• _Aim of the exercise_
Extend the passage below on how placebo regressions support the parallel trends assumption in Fowler's study of compulsory voting, picking up after its last sentence.

• _Text excerpt_
---+---

It follows that the parallel trends assumption would be violated if there were time-varying (un)observable confounders - variables that change over time and are correlated with both the treatment (compulsory voting) and the outcome (turnout, Labor vote share, Labor seat share). Parallel trends would, for instance, fail if the share of under-21-year olds was changing differentially between control and treated states over time. In this scenario, higher turnout in a treated state might not solely be due to the adoption of compulsory voting, but also due to the slower increasing share of younger people in the treated state, assuming that younger people are less likely to comply with compulsory voting. Similar confounding stories can be formulated for all of the six confounders Fowler analyses in table 3.
In table 3, Fowler seeks to show that these six time-varying observable confounders do not pose a threat to identification. As noted above, he does this by running placebo regressions, where the outcome is a time-varying confounder of interest. These are placebo regressions in the sense that we do not expect the effect of compulsory voting on these six demographic outcome variables to be statistically significant. Indeed, Fowler's table 3 (here table 2) shows that this is the case. The conclusion is that the parallel trends assumption is not violated by virtue of differential changes in these six demographic variables. It is in this sense that table 3 adds plausibility to the parallel trends assumption.

---+---

• _Input data_
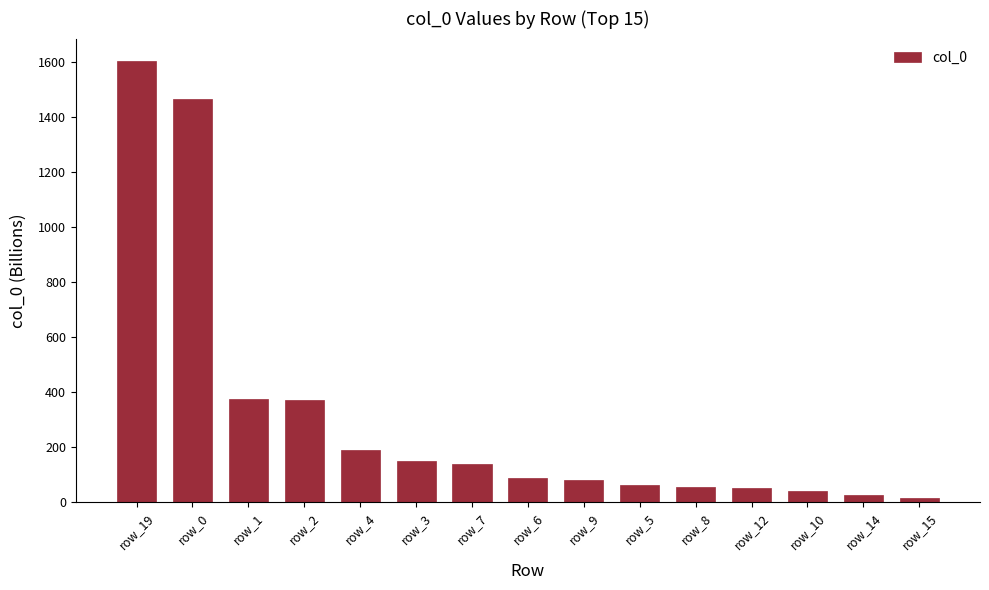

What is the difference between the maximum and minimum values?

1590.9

---+---

• _Answer space_
In table 2 (here table 1), the regressions in columns 2, 4, and 6 are designed to relax the parallel trends assumption. That is, by including linear state-specific time trends Fowler allows the changes in the dependent variable of interest to differ between control and treated states, as long as the differential change over time is linear. The estimates are robust to the inclusion of these state-specific linear time trends. Since these trends account for linearly changing time-varying confounders, the robustness checks in columns 2, 4, and 6 of table 1 imply that only non-linearly time-varying (un)observable confounders violate the parallel trends assumption.
In my view, the parallel trends assumption is plausible in Fowler's context for two reasons. First, table 3 shows that a range of plausible observable time-varying demographic variables do not, in fact, confound the relationship between the adoption of compulsory voting and turnout, Labor vote and seat shares. Secondly, by demonstrating the robustness to the inclusion of state-specific linear time trends in table 2, Fowler forces anyone who is sceptical of the parallel trends assumption to come up with a convincing theoretical reason as to why a certain unobservable variable is not only a time-varying confounder - but a confounder that only leads to non-linear changes in the dependent variable over time. To me, it seems unlikely that such a case could be convincingly made since there are rarely good theoretical reasons as to why some confounder gives rise to *solely* non-linear changes over time in the dependent variable.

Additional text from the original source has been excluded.